The city of Newcastle is being reimagined. The lessons learned from the shift in workplaces towards agile, collaborative places that are not owned, but shared, can be thoughtfully applied to spaces such as the Broadmeadow Sports Precinct and Showground so it can be better used by the community.

This could be the Newcastle of the future and it is a concept and design that Leone Lorrimer, CEO of world leading design firm dwp | design worldwide partnership, presented at the Outlook Hunter Property Council Outlook lunch this month.

dwp undertook a hypothetical exercise that imagines repurposing the Broadmeadow Sports Precinct and Showground as a dynamic destination with multiple functions in one vibrant block that can bolster Newcastle’s brand as innovation capital of Australia.

“The Newcastle brand is about innovation. This region has been known as a centre for creative thinking, a hard-working mentality and a home to a variety of industries that established Greater Newcastle as an economic powerhouse in NSW,” Leone Lorrimer, CEO of dwp said this month.

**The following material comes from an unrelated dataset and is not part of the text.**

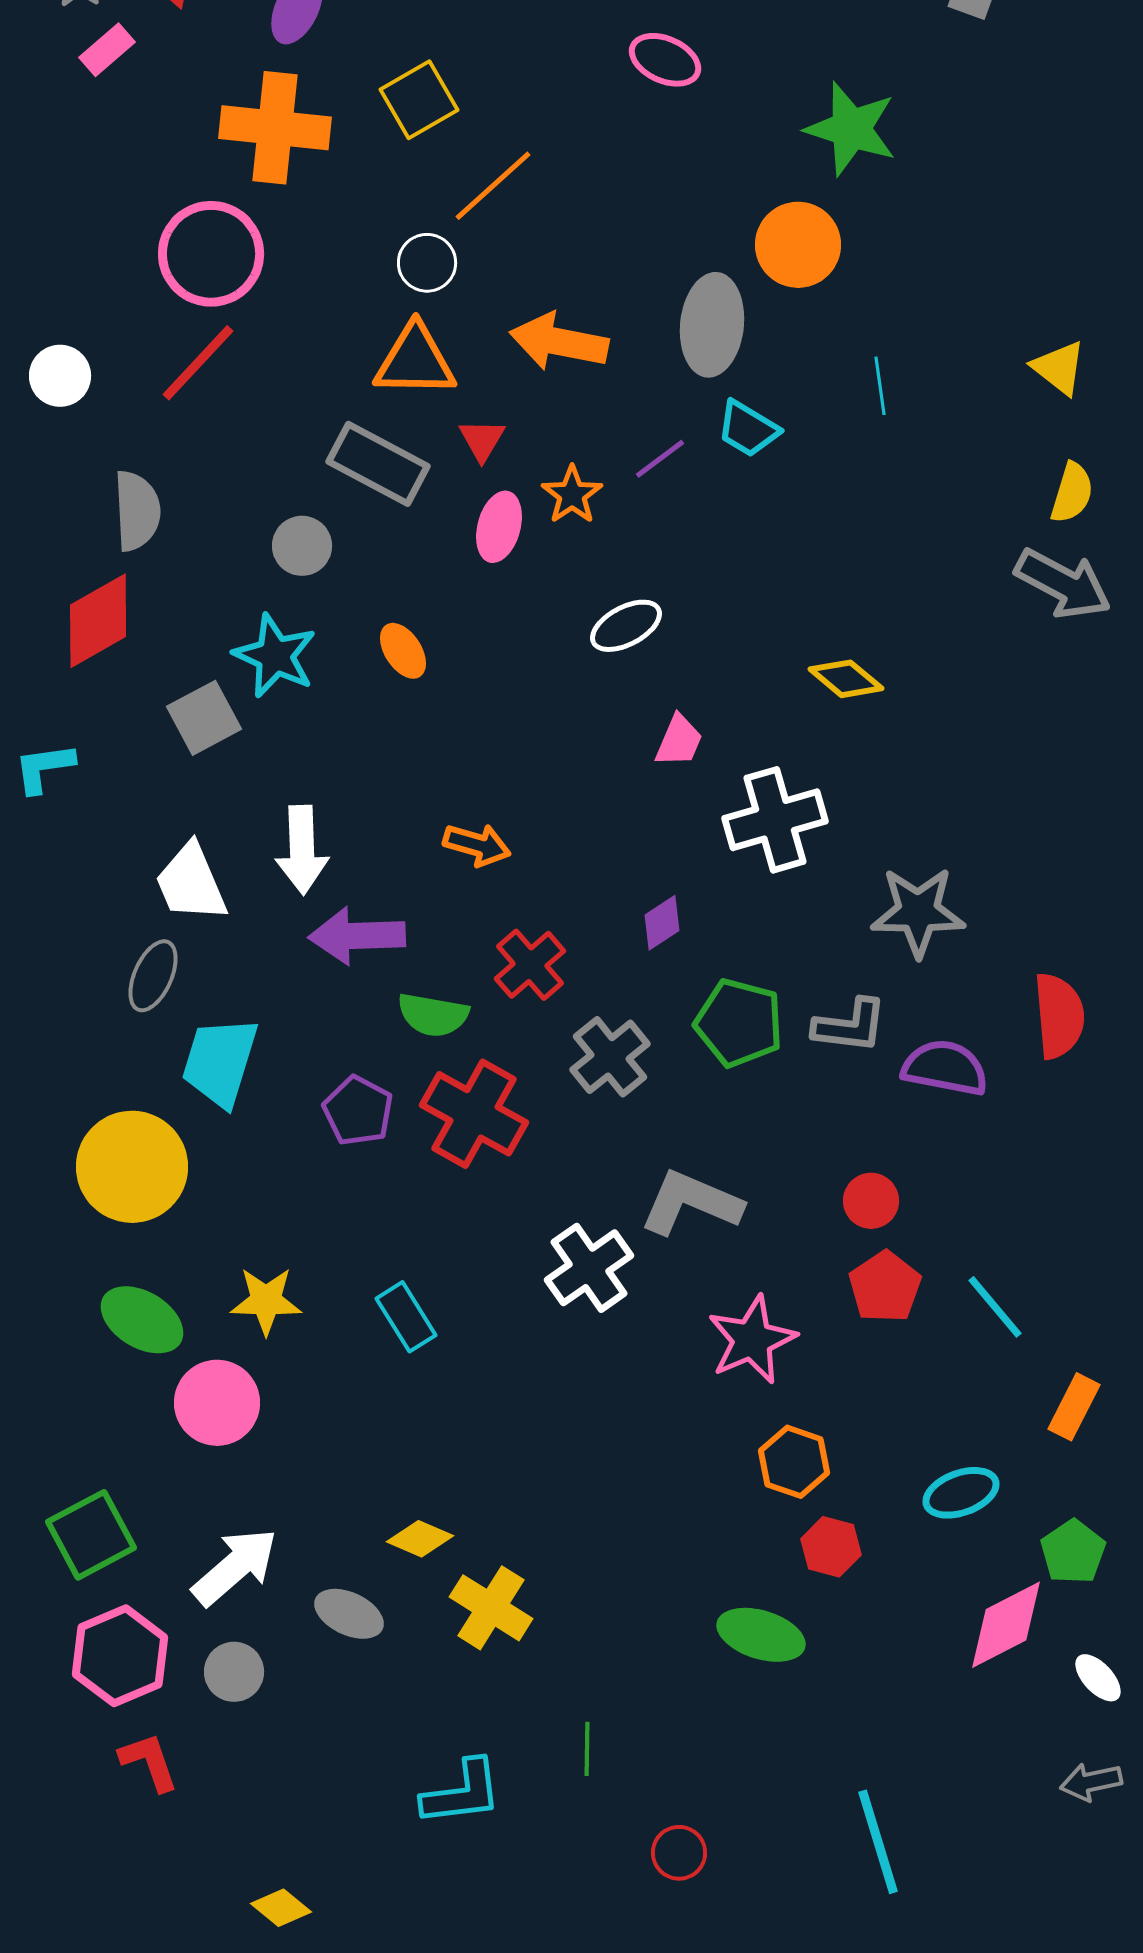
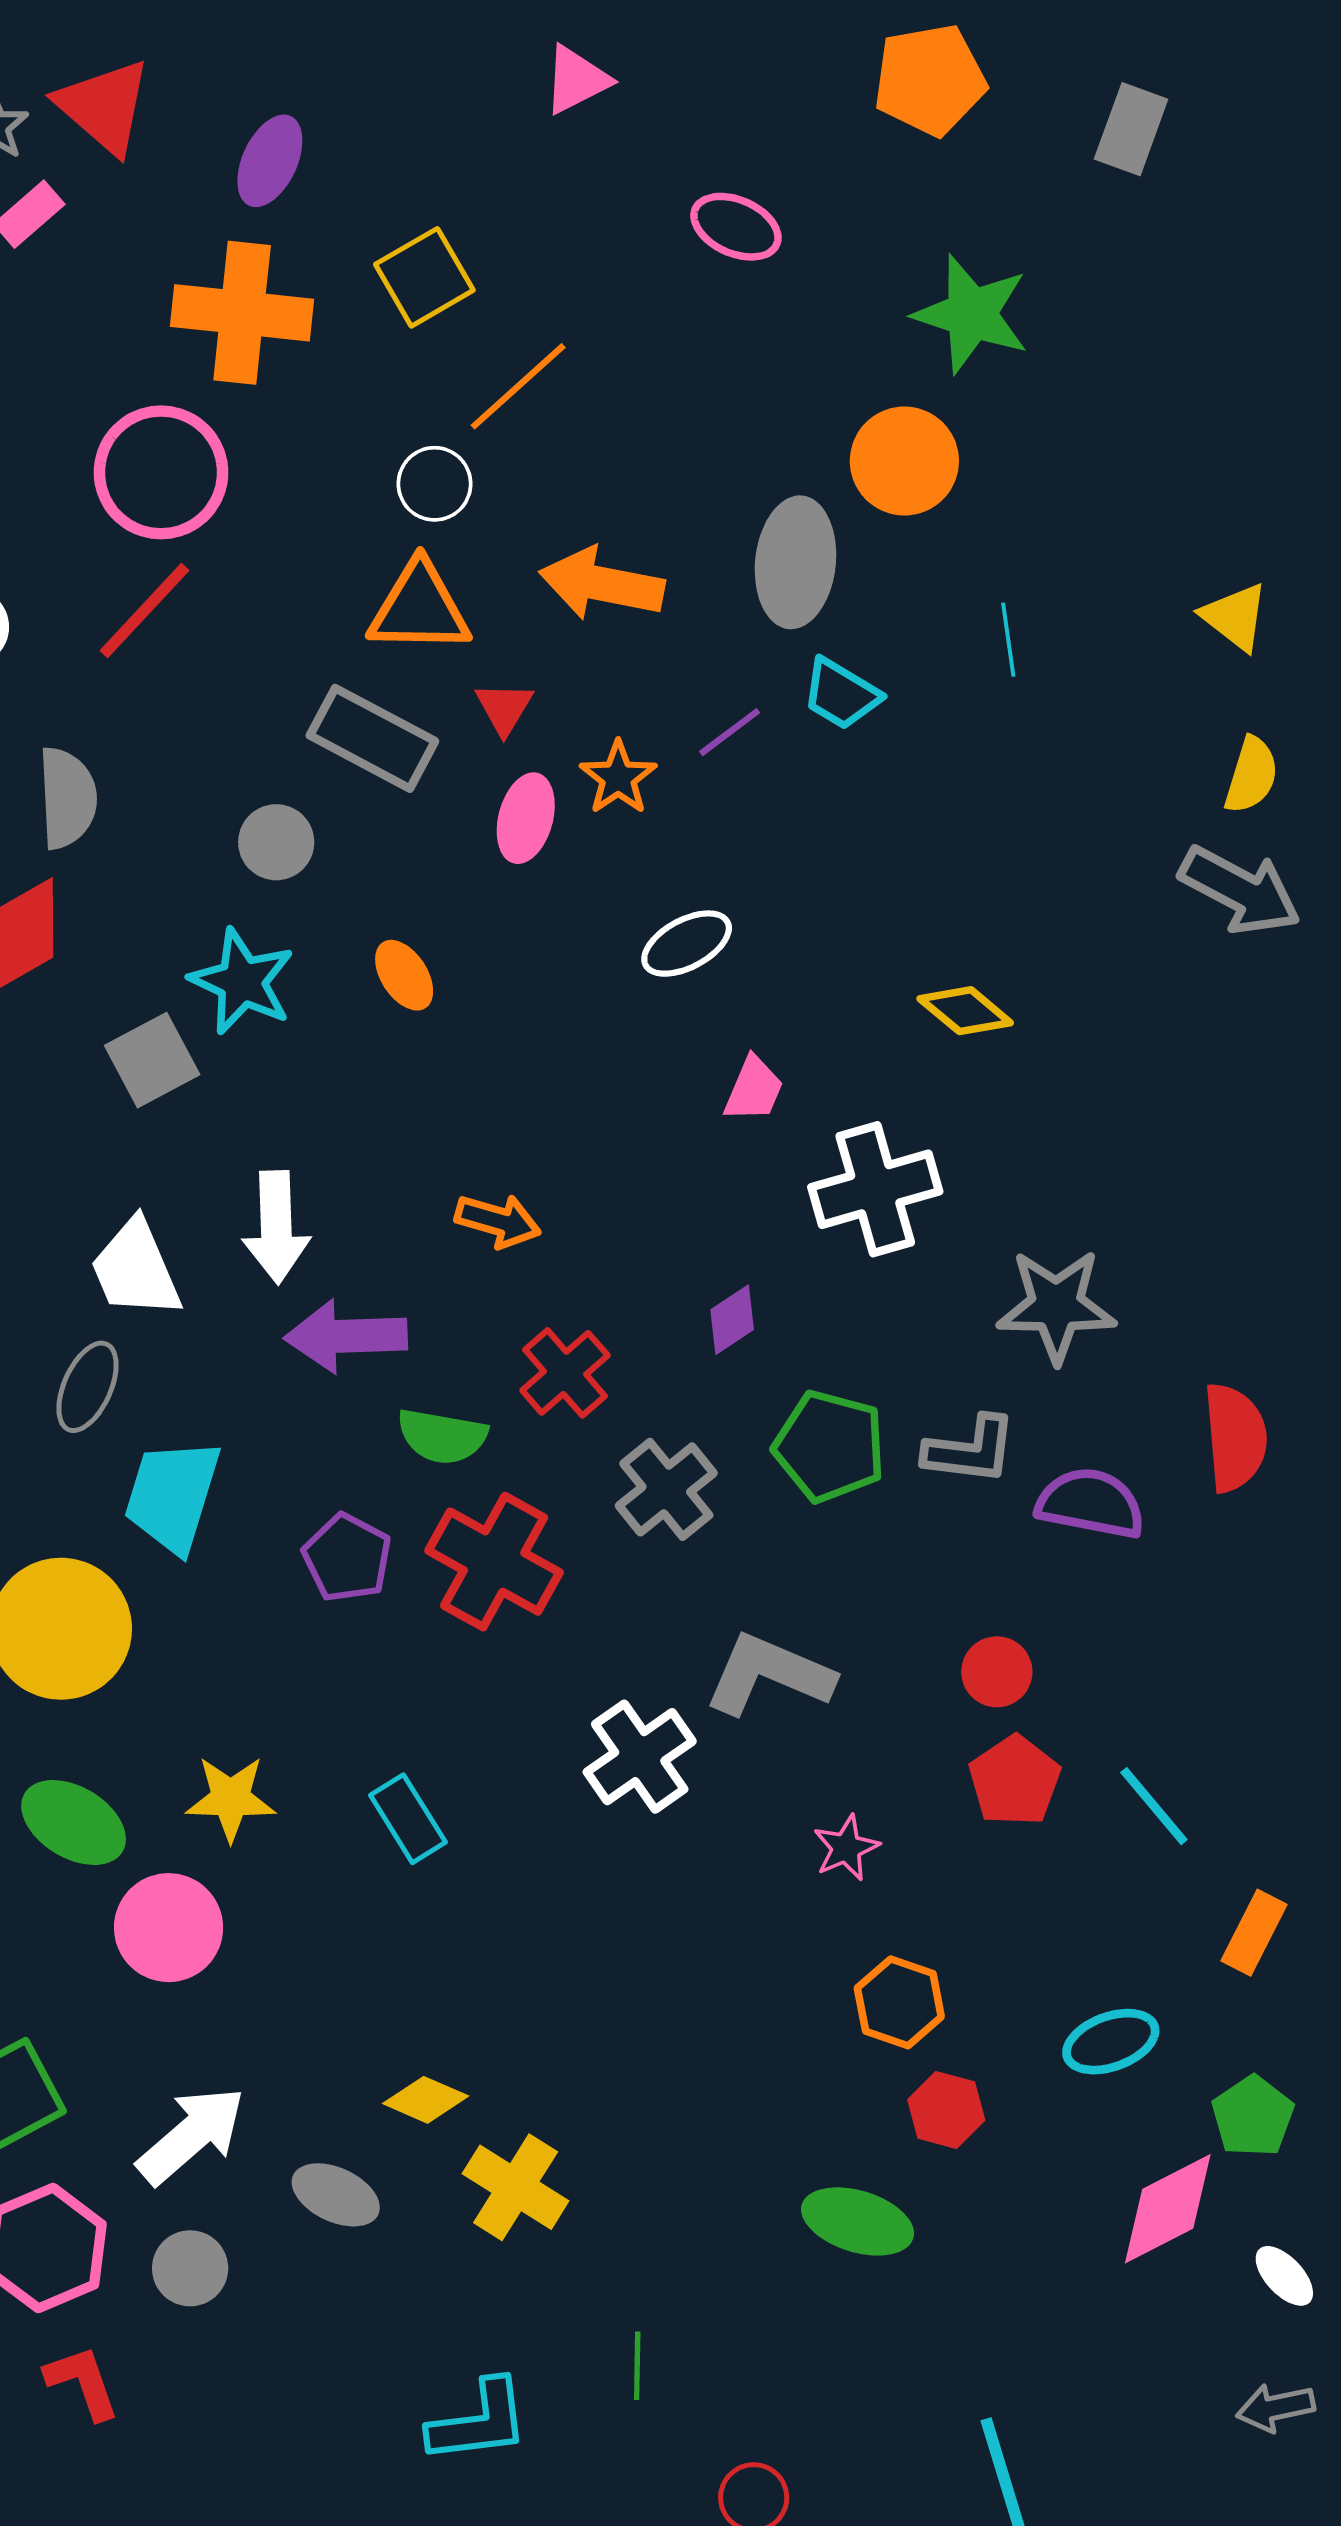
pink star: (752, 1340) -> (846, 1848), size x0.6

“The link between medicine, tertiary research and sport is a seemingly easy connection to make for the Broadmeadow Sport Precinct, but further afield in the Port of Newcastle there is a link between the creative, logistics and construction industries that could drive an innovative business model.

“Central to a broader community benefit and a key attractor for the region would be a multifunctional entertainment space. Integrated with retail, carparking and an adjacent hotel it would bookend the sports and entertainment precinct, with the stadium to the west and an entertainment centre to the east.

“We can begin to use the assets we have more. Imagine if, in the case of Hamilton North Public School to the north of the showground site, the shared use of a repurposed showground as playspace and sporting field could allow for more classrooms on the school site,” Ms Lorrimer said.

“The rise of Uber, car sharing options like GoGet and driverless cars in the next decade will also alter our reliance on car ownership and private car parking and, when coupled with an improved public transport system, we will also be presented with the opportunity to repurpose carparking real estate here in Newcastle.”

“We have a fantastic opportunity in Newcastle to continue to build an innovative and productive city and these designs embrace the future while making use of the assets that already exist,” Property Council NSW Executive Director Jane Fitzgerald added.

“dwp’s designs show what we can achieve through thinking differently about the Broadmeadow Sports Precinct and the Showground and creating better spaces for the community.”